YOUR GOAL - Among the lines of the data, copy those that hold "Páginas".

----------

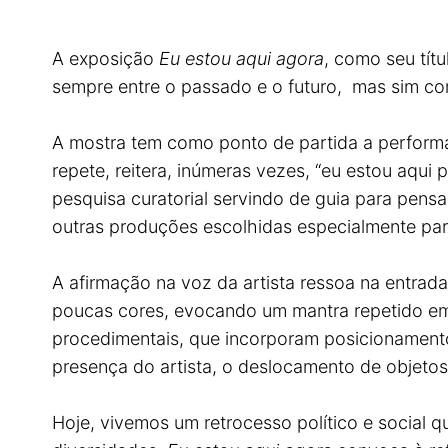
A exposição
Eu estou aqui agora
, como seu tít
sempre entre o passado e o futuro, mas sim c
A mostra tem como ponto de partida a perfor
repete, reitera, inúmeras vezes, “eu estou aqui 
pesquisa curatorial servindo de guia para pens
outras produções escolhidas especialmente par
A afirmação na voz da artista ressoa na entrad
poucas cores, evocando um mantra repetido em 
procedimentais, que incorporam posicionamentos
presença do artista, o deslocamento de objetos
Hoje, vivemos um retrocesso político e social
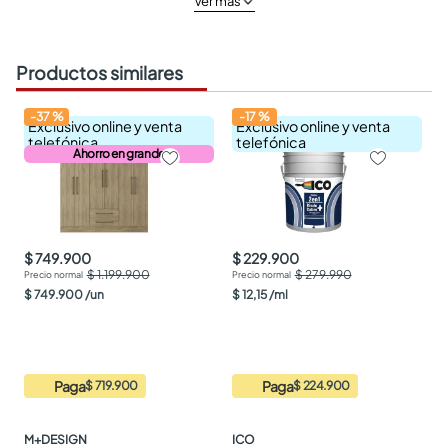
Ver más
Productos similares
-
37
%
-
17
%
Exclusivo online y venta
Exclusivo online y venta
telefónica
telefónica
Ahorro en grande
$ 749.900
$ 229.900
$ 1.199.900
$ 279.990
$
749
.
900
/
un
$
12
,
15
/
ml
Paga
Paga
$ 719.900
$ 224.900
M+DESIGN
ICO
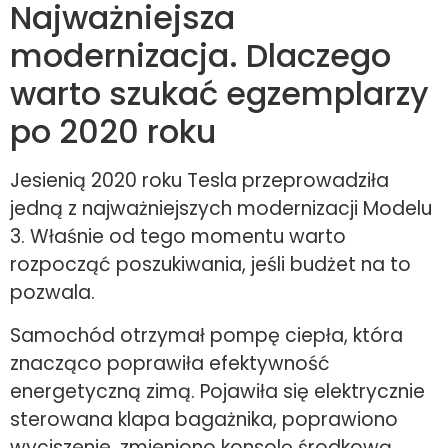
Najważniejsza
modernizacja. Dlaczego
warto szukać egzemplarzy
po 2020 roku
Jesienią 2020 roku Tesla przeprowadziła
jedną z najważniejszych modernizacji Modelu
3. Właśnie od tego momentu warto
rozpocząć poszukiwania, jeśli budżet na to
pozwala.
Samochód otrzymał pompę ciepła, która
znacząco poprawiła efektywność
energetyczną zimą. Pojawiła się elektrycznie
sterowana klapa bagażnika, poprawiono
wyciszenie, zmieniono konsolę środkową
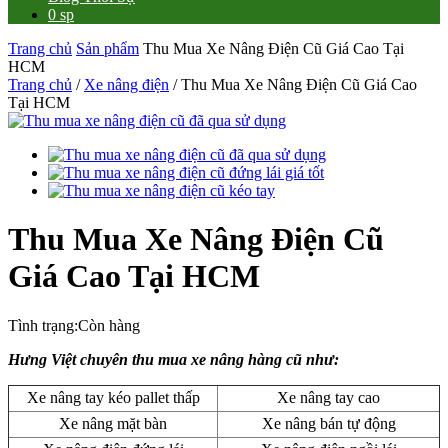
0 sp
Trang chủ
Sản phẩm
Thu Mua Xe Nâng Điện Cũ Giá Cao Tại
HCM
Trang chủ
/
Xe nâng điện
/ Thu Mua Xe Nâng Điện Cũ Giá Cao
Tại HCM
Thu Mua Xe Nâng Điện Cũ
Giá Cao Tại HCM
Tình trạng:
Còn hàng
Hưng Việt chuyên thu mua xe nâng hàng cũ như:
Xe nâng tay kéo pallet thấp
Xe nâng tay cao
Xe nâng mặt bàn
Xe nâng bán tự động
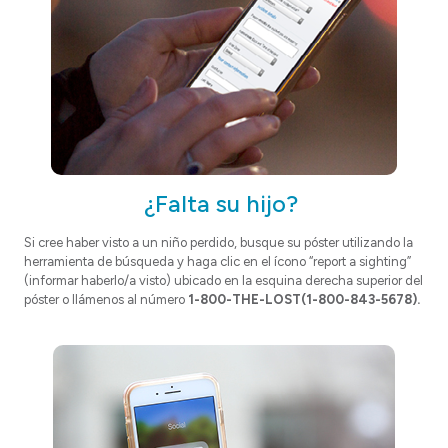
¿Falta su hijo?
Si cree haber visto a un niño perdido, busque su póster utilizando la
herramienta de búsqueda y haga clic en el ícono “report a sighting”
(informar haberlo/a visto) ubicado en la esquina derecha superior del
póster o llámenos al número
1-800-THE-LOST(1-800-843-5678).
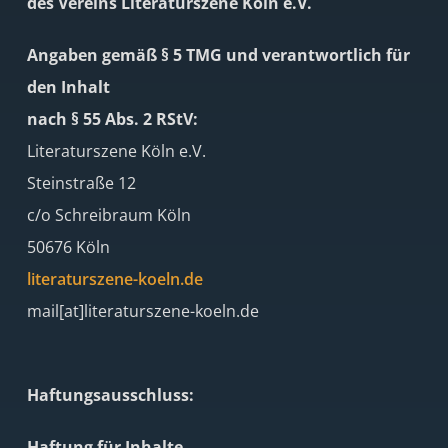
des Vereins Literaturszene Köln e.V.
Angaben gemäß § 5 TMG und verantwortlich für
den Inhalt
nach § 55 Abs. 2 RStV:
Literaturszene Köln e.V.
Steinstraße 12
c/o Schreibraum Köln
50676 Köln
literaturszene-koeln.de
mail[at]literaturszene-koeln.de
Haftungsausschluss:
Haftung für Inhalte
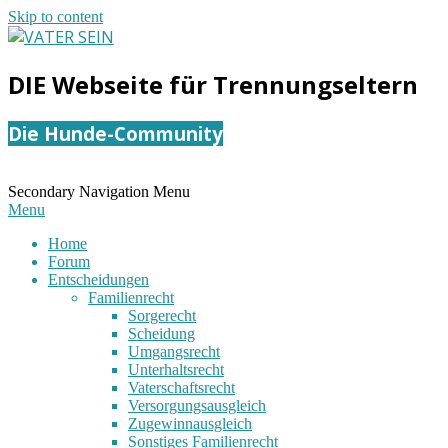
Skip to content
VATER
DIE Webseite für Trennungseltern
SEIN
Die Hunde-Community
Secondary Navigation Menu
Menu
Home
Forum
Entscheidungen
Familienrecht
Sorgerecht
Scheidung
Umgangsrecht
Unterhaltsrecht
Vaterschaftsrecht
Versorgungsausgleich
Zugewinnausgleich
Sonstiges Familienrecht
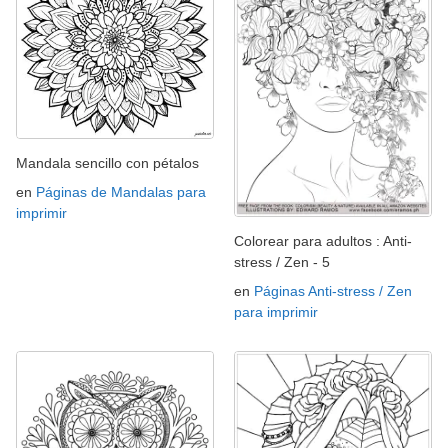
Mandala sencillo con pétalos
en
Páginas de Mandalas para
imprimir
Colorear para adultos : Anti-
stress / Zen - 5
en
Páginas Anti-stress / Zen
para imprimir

----------

RESULT OF THIS EXERCISE -
Páginas de Mandalas para
Páginas Anti-stress / Zen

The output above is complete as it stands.